Investigating Next Steps in Static API-Misuse Detection
Reviewed by Maliha Sultana / 2021-11-29
Keywords: Code Smells
Developers often use APIs to access data or web applications, but misuse of APIs can lead to data loss or software crashes. Although several API misuse detectors exist, most of them suffer from low precision and recall. To address this, Sven2019 proposes MUDETECT, an API misuse detector which builds on the strengths and addresses many of the weaknesses of previous detectors. It has 2X higher recall than previous detectors and 2.5X higher precision; moreover, it can work in cross-project settings and mines patterns across projects rather than from only the target project.
MUDETECT begins by encoding API usages as API-Usage Graphs to capture properties that can separate misuses from correct usages. It then applies a detection algorithm to mine and identify violating patterns, and a ranking strategy to rank true positives in order to improve precision.
MUDETECT was evaluated by comparing it four other API misuse detection tools (JADET, GROUMINER, TIKANGA, and DMMC) and out-performed them all with recall of 20.9%, and precision of 21.9% in a typical setting. More impressively, MUDETECT's recall and precision reached 42.2% and 33.0% in cross-project settings. Just as linting source code for style violations and common problems is now routine, this work holds out hope that checking APIs will be equally routine.

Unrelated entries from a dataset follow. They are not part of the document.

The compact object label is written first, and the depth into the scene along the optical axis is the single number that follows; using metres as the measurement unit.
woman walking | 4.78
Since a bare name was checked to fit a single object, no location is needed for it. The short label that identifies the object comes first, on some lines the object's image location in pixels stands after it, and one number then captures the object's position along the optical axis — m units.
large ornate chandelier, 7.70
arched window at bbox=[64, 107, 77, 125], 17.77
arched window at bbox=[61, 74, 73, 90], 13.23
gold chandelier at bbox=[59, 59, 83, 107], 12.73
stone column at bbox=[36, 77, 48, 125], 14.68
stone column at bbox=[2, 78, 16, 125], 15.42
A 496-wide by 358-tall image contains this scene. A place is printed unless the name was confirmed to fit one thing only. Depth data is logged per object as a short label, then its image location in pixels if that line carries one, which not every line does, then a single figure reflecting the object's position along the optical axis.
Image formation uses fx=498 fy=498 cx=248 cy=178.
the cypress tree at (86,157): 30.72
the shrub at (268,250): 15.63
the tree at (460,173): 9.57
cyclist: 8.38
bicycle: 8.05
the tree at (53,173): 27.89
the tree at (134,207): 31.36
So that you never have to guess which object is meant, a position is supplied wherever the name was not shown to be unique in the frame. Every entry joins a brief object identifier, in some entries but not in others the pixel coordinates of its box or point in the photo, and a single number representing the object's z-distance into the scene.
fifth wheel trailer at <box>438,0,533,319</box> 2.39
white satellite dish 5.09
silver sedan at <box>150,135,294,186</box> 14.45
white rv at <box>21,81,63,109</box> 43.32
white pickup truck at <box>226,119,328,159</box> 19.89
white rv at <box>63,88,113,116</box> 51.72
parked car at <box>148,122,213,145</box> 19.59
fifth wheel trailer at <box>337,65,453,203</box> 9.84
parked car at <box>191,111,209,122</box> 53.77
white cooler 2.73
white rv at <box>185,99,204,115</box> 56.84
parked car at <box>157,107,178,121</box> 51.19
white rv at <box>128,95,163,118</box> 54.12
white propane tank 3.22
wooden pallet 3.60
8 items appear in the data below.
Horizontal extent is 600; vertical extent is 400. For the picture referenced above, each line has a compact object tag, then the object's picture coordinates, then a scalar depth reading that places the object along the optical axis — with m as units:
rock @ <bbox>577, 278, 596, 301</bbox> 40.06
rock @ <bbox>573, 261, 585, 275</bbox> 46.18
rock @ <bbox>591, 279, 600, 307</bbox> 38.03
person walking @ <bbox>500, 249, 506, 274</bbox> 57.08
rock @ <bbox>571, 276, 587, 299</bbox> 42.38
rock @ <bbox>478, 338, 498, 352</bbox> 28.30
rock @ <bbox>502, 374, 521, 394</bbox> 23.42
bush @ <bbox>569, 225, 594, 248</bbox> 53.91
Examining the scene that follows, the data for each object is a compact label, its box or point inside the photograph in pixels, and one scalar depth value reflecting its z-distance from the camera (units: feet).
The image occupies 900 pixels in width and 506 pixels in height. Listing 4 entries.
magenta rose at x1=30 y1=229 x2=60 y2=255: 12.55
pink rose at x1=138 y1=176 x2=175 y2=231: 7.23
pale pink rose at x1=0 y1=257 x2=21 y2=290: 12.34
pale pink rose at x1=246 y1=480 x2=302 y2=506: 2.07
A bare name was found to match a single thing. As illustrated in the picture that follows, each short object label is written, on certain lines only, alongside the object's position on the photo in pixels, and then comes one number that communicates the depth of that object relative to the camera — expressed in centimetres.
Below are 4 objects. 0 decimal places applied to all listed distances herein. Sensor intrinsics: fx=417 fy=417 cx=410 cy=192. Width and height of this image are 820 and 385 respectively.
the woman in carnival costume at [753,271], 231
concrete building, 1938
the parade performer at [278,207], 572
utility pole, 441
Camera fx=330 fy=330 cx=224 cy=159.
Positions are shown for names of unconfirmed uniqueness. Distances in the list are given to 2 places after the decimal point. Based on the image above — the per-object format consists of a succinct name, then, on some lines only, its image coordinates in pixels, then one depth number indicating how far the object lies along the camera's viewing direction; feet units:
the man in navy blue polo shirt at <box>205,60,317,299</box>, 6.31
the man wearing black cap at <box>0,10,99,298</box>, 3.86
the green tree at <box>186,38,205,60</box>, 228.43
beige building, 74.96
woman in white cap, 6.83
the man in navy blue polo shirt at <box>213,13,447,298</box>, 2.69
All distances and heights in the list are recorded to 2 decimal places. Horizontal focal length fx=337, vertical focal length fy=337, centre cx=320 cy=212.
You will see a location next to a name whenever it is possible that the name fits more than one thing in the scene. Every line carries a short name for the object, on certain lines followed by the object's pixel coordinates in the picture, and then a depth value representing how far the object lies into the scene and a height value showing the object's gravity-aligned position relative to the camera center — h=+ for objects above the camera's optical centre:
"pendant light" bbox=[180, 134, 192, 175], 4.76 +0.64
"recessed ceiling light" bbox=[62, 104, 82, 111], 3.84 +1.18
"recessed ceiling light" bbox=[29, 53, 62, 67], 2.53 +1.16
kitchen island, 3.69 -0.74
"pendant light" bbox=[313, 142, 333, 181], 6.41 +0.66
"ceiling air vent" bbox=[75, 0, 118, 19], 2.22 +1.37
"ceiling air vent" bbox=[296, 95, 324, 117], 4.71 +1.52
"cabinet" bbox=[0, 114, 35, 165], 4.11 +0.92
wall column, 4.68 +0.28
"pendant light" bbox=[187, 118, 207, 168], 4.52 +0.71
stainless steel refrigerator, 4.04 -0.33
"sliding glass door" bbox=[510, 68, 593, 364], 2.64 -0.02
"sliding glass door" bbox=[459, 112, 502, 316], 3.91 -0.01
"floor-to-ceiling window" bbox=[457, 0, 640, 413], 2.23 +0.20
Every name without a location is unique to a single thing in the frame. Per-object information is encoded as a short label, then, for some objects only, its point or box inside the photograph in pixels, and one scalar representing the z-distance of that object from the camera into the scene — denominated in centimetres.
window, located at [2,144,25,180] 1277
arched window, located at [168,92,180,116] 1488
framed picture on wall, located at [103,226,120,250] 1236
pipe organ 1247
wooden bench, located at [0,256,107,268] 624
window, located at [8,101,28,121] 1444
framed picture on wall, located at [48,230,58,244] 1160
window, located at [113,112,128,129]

Sven2019 Amann Sven, Hoan Anh Nguyen, Sarah Nadi, Tien N. Nguyen, and Mira Mezini: "Investigating Next Steps in Static API-Misuse Detection". Proc. International Conference on Mining Software Repositories (MSR), 2019, 10.1109/msr.2019.00053.
Application Programming Interfaces (APIs) often impose constraints such as call order or preconditions. API misuses, i.e., usages violating these constraints, may cause software crashes, data-loss, and vulnerabilities. Researchers developed several approaches to detect API misuses, typically still resulting in low recall and precision. In this work, we investigate ways to improve API-misuse detection. We design MUDetect, an API-misuse detector that builds on the strengths of existing detectors and tries to mitigate their weaknesses. MUDetect uses a new graph representation of API usages that captures different types of API misuses and a systematically designed ranking strategy that effectively improves precision. Evaluation shows that MUDetect identifies real-world API misuses with twice the recall of previous detectors and 2.5x higher precision. It even achieves almost 4x higher precision and recall, when mining patterns across projects, rather than from only the target project.